Dataset entries
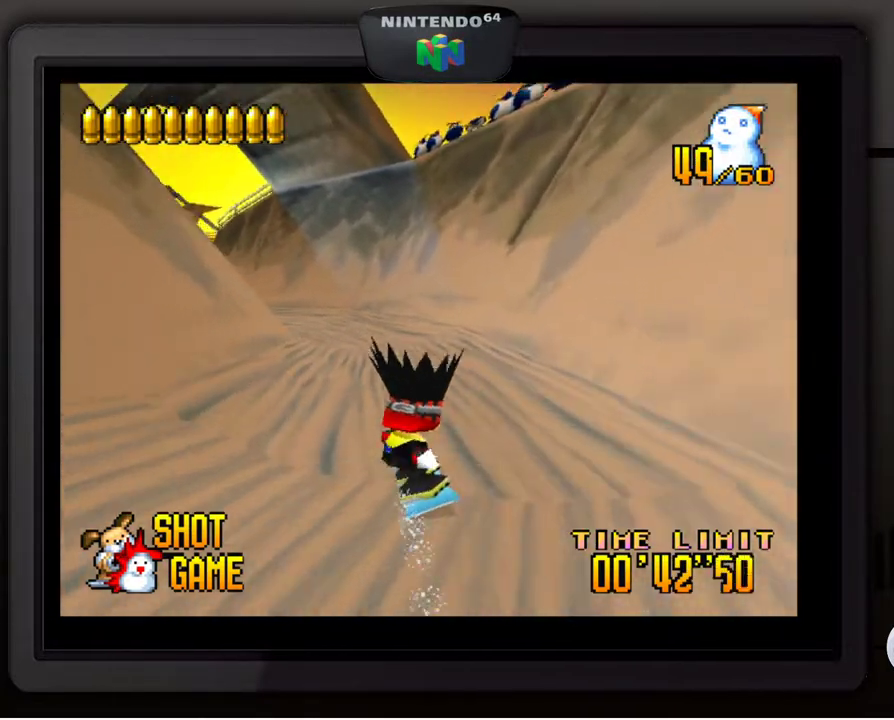
{"buttons": [], "left_stick": "left", "events": [[500, "left_stick", "left"]]}
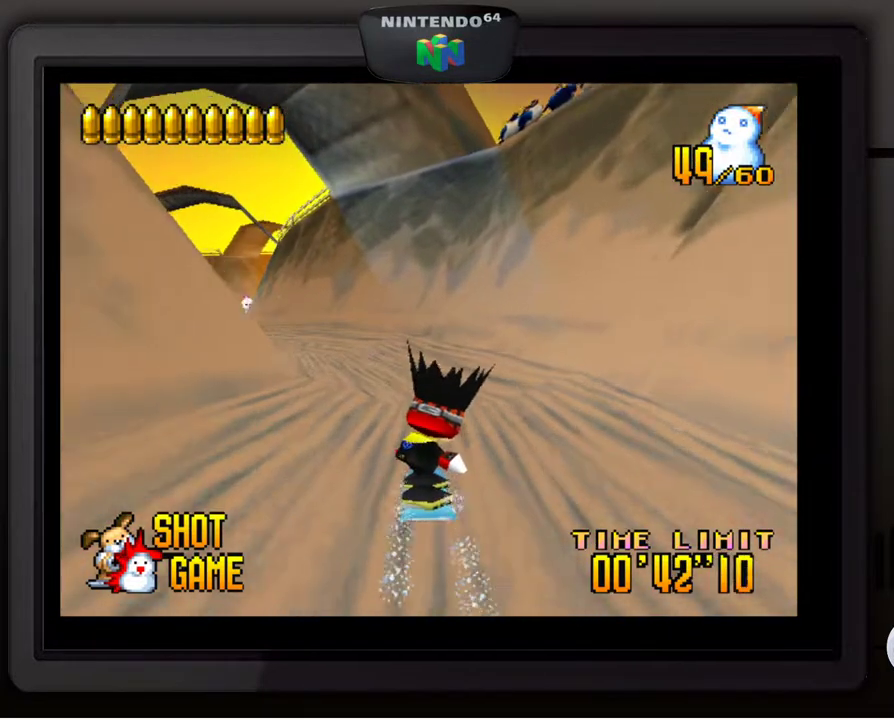
{"buttons": [], "left_stick": "center", "events": [[17, "left_stick", "down-left"], [167, "left_stick", "center"], [300, "left_stick", "down-left"], [467, "left_stick", "center"]]}
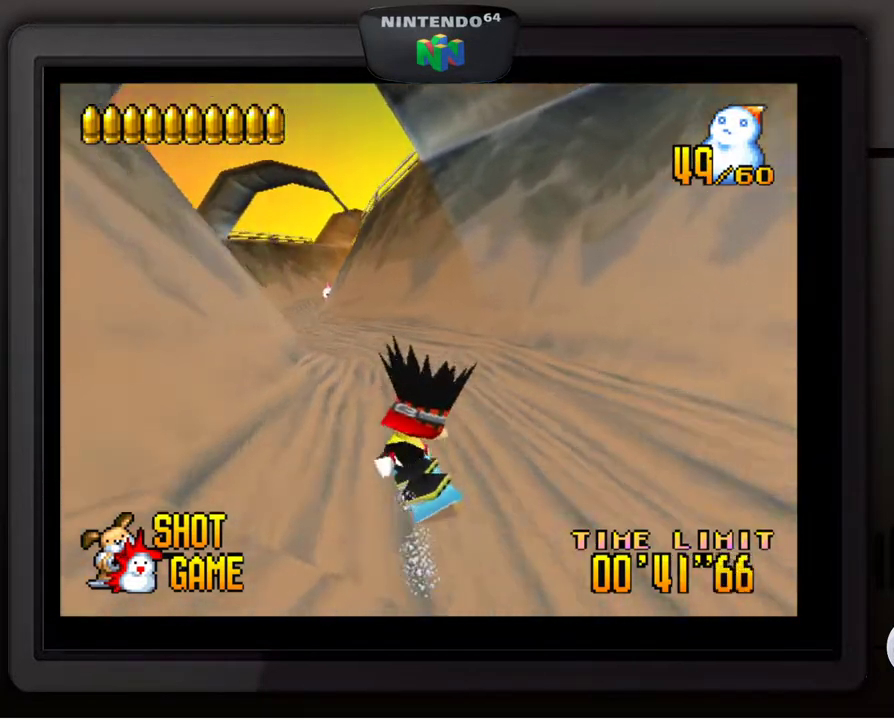
{"buttons": [], "left_stick": "center", "events": [[267, "left_stick", "down-left"], [400, "left_stick", "center"]]}
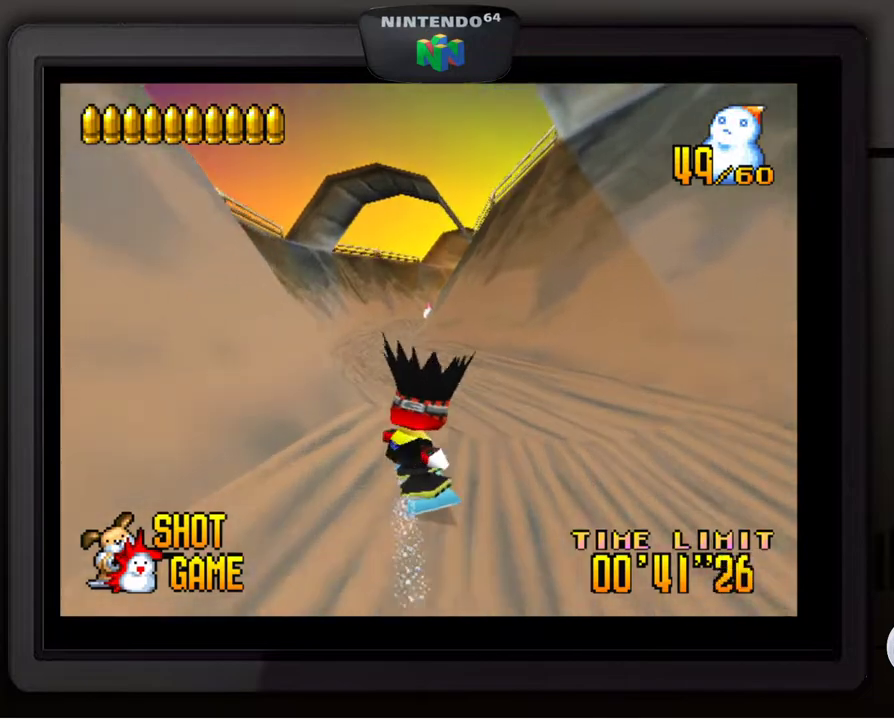
{"buttons": [], "left_stick": "center", "events": [[200, "left_stick", "left"], [400, "left_stick", "center"]]}
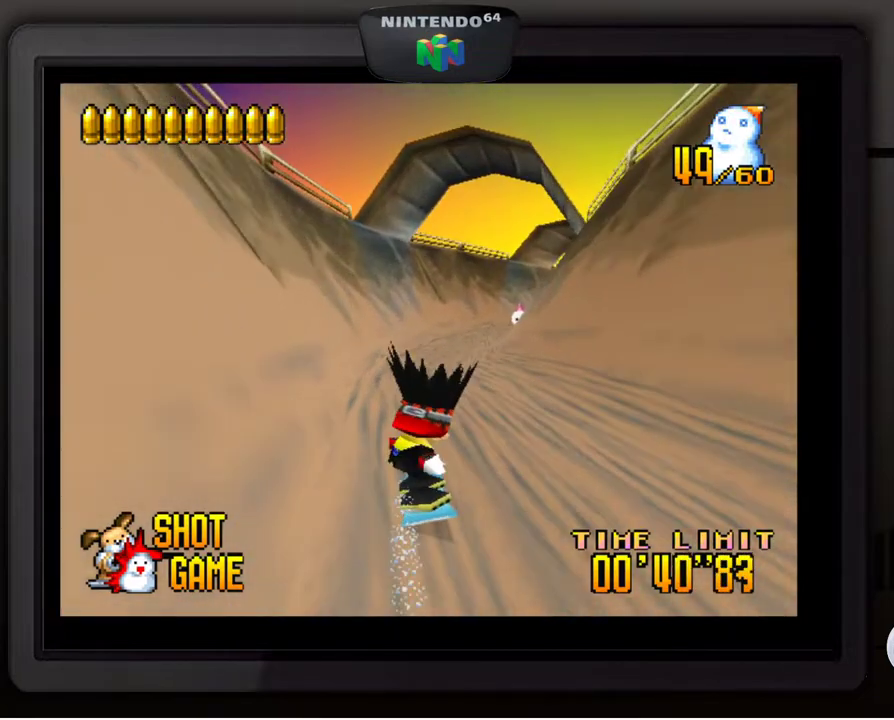
{"buttons": [], "left_stick": "center", "events": [[117, "left_stick", "right"], [200, "left_stick", "down-right"], [400, "left_stick", "center"]]}
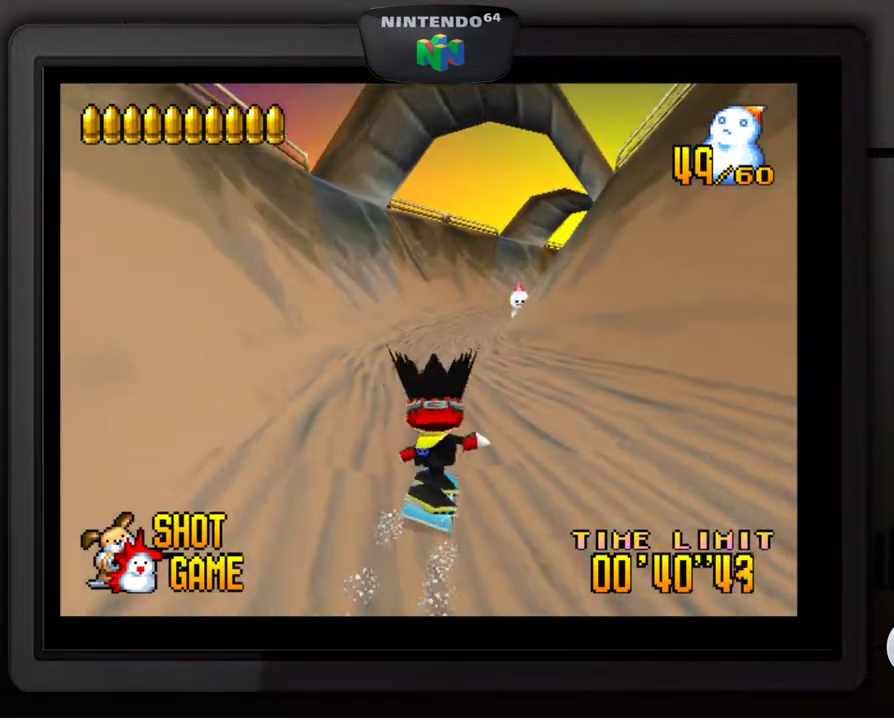
{"buttons": [], "left_stick": "center", "events": []}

Goal of the exercise.
A word-for-word copy of the data, without its pictures, is what is needed.

Your solution.
{"buttons": [], "left_stick": "left", "events": [[500, "left_stick", "left"]]}
{"buttons": [], "left_stick": "center", "events": [[17, "left_stick", "down-left"], [167, "left_stick", "center"], [300, "left_stick", "down-left"], [467, "left_stick", "center"]]}
{"buttons": [], "left_stick": "center", "events": [[267, "left_stick", "down-left"], [400, "left_stick", "center"]]}
{"buttons": [], "left_stick": "center", "events": [[200, "left_stick", "left"], [400, "left_stick", "center"]]}
{"buttons": [], "left_stick": "center", "events": [[117, "left_stick", "right"], [200, "left_stick", "down-right"], [400, "left_stick", "center"]]}
{"buttons": [], "left_stick": "center", "events": []}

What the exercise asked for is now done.